C-peptide levels at month 14 were comparable to those seen in the first six months and exceeded levels recorded at months 9 and 12. Mixed meal tolerance tests confirmed the transplanted cells are responding to glucose, a hallmark of functional beta-cell behavior. A 52-week PET-MRI scan verified that islet cells remain present at the transplant site, as reported by Fierce Biotech.

No safety issues have been identified throughout the 14-month observation period. Per-Ola Carlsson, the principal investigator at Uppsala University Hospital, said the findings demonstrate “the dynamic functional capacity of beta cells transplanted in a single low dose without immunosuppression,” according to Sana.

How HIP Technology Works

Sana’s hypoimmune platform uses gene editing to modify donor cells so they can evade both arms of the recipient’s immune system: the adaptive response that rejects foreign tissue and, in type 1 diabetes specifically, the autoimmune attack that originally destroyed the patient’s own beta cells. The modifications are performed on cells outside the body before transplantation.

Islet transplantation itself is not new. The Edmonton Protocol, first described in 2000, demonstrated that infusing donor islets into the liver could restore insulin production. But that approach requires lifelong immunosuppressive drugs that carry risks including increased susceptibility to infections and cancer, limiting its use to only the most severe cases. Sana’s HIP platform aims to eliminate that trade-off entirely, as described in the NEJM publication.

What We Don’t Know

The most significant limitation is that all results come from a single patient who received a deliberately low dose. Whether the approach will work consistently across a larger population, and at doses sufficient to eliminate the need for exogenous insulin entirely, remains unproven. The current patient has achieved tighter glycemic control but has not been reported as insulin-independent.

Long-term durability beyond 14 months is also uncertain. Immune evasion could weaken over time, particularly if the gene edits are silenced or if the immune system develops alternative pathways to recognize the modified cells. The forearm transplant site, chosen for easy monitoring, differs from the liver site used in traditional islet transplantation, and it is unclear how site selection affects long-term function.

What Comes Next

Sana is using the immune evasion data from the UP421 study to develop SC451, a next-generation therapy that replaces donor-derived islets with stem cell-derived pancreatic cells, also modified with HIP technology. The company expects to file an Investigational New Drug application with the FDA and initiate a Phase 1 trial for SC451 as early as 2026, according to its announcement.

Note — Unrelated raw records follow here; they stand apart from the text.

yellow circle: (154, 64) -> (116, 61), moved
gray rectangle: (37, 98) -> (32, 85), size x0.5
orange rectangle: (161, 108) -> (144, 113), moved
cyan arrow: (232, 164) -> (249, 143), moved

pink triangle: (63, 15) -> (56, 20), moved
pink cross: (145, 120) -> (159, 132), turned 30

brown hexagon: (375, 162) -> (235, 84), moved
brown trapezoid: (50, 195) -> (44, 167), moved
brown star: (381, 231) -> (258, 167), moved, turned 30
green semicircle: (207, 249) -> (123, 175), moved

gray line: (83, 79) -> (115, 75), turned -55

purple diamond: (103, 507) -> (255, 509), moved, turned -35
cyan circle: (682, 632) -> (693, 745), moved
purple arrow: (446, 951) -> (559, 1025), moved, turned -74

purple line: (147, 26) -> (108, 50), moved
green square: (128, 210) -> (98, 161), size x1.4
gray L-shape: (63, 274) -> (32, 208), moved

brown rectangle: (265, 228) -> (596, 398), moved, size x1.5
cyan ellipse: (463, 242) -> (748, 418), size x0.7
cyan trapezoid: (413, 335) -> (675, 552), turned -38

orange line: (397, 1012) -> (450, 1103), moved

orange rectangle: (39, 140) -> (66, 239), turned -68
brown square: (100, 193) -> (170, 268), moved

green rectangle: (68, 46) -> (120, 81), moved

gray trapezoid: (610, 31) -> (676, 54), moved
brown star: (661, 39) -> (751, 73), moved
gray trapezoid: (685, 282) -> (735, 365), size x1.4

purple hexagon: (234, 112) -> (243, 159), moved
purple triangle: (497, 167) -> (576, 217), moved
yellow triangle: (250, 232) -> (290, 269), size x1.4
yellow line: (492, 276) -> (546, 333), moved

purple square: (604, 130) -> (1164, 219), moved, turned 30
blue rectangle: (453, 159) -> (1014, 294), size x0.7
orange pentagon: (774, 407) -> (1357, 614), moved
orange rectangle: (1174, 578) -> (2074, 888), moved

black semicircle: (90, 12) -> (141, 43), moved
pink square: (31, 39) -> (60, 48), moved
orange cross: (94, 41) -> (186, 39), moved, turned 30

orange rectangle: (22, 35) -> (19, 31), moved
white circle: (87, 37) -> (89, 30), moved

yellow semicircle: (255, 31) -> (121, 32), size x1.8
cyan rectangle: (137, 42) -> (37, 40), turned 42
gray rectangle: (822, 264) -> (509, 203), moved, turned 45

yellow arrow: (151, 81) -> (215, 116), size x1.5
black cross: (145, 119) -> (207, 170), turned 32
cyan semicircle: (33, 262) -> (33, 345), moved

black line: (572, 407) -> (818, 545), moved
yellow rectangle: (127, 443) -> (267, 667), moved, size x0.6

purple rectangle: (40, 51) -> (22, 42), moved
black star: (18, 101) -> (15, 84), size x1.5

The shift to stem cell-derived cells is critical for scalability. Donor islets are scarce and variable in quality. If SC451 can replicate the immune evasion demonstrated by UP421 while using a manufactured, standardized cell source at higher doses, it could open a path toward a one-time treatment that restores normal blood glucose without insulin injections or immunosuppressive drugs for the estimated 8.7 million people worldwide living with type 1 diabetes.

Sana CEO Steve Harr said the data “highlight the potential for HIP-modified cells to survive, function, and evade immune detection long-term,” adding that the implications extend beyond diabetes to any condition that could benefit from allogeneic cell transplantation, according to the company.